Czytając ten wywiad miała wrażenie, że pewna ważna rzecz nie przebiła się jeszcze do powszechnej świadomości. Trudno mówić o jasnym podziale na dobrych i złych ludzi, na ofiary, sprawców i świadków. Bywało przecież, że ktoś był jednocześnie bohaterem polskiego podziemia, ratującym Polaków z opresji, i w tym samym czasie robiącym krzywdę Żydom. Ta sama osoba mogła być polskim więźniem obozu koncentracyjnego i jednocześnie przyczynić się do śmierci żydowskich współwięźniów. Ludzie zachowywali się różnie w czasie wojny, a złe rzeczy robili niekoniecznie po to, by przeżyć, ale czasem ze zwykłej nienawiści lub antysemityzmu.
Istotnym wątkiem w wywiadzie są Sprawiedliwi i to, że Szymon Datner w 1968 r. wydał książkę „Las Sprawiedliwych”. „Ojciec okłamywał siebie i zakłamywał historyczną prawdę” – mówi o tej publikacji Helena Datner.
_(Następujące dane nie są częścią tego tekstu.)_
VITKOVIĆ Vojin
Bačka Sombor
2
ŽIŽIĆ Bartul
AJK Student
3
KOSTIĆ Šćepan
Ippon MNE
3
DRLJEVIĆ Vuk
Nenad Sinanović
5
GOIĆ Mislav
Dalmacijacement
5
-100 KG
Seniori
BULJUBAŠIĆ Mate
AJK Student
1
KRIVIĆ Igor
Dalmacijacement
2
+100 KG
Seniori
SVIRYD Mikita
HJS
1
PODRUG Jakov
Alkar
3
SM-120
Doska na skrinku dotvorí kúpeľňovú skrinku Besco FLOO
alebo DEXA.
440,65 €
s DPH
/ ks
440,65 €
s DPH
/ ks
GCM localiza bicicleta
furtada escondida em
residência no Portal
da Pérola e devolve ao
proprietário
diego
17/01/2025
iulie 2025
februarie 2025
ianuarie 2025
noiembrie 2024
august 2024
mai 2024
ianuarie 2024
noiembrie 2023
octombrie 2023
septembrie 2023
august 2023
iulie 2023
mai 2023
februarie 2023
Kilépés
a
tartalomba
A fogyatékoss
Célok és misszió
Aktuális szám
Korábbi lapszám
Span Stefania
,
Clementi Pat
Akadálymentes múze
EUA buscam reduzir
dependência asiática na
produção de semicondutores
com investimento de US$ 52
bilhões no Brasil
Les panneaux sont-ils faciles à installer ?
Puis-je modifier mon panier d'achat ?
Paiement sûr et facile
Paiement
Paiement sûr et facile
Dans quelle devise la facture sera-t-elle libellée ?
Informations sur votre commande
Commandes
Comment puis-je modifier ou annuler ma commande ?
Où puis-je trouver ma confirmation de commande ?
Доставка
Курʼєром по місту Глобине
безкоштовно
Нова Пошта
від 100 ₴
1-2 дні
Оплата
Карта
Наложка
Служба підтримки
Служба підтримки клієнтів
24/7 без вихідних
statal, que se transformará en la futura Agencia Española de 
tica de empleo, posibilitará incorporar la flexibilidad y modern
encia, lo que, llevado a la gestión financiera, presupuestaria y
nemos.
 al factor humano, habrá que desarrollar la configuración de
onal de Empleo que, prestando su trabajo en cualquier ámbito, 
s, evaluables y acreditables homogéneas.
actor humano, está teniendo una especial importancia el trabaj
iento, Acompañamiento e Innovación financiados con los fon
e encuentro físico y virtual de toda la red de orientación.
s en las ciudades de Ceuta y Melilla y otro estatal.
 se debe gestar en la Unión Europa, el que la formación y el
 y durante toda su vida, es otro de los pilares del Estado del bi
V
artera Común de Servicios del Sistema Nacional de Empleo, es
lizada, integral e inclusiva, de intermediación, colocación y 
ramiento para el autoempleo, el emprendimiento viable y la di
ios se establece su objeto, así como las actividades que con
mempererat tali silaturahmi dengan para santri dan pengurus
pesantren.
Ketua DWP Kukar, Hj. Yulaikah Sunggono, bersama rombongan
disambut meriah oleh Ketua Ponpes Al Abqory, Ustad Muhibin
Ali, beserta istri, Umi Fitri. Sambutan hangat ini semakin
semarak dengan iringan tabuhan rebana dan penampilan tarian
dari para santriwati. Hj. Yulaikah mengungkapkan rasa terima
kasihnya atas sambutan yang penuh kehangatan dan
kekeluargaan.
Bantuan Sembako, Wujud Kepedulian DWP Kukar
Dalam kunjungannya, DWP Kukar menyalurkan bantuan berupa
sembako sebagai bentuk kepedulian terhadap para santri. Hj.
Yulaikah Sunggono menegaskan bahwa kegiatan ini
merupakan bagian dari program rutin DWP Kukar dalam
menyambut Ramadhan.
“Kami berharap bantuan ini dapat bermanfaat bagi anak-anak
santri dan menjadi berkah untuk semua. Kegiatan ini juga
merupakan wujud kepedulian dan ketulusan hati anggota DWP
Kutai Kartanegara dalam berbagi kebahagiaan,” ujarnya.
Tłumaczy, że chciał być akceptowany. To nie jest odosobnione uczucie. Wielu ocalałych z Holokaustu Żydów chciało po wojnie już się nie wyróżniać, wtopić w polskich tłum. Zostawali przy „aryjskich” nazwiskach, w grudniu ubierali choinki, dzieciom nie wspominali o żydowskim pochodzeniu. Nie chcieli się wyróżniać, bo nie chcieli narażać się już więcej na żadne niebezpieczeństwo. To, że dziś ktoś może bać się w pociągu wspomnieć o swoim żydowskim pochodzeniu, pokazuje, że tamte obawy były jak najbardziej uzasadnione.
Dobrze, że taki wywiad się ukazał. Szkoda, że zrobiła go ewidentnie nieprzygotowana dziennikarka. Szkoda też, że z drukowanej wersji zniknęło zatwierdzone w autoryzacji zdanie, wypowiedziane przez Helenę Datner: „Gross napisał książkę o polskich sprawcach, a przeciwko niemu stanął aparat państwa, podobnie jak teraz przeciwko Engelking i Grabowskiemu. A oni tylko konstatowali fakty, które mają pełne potwierdzenie historyczne”. Być może te fakty nie wszystkim odpowiadają.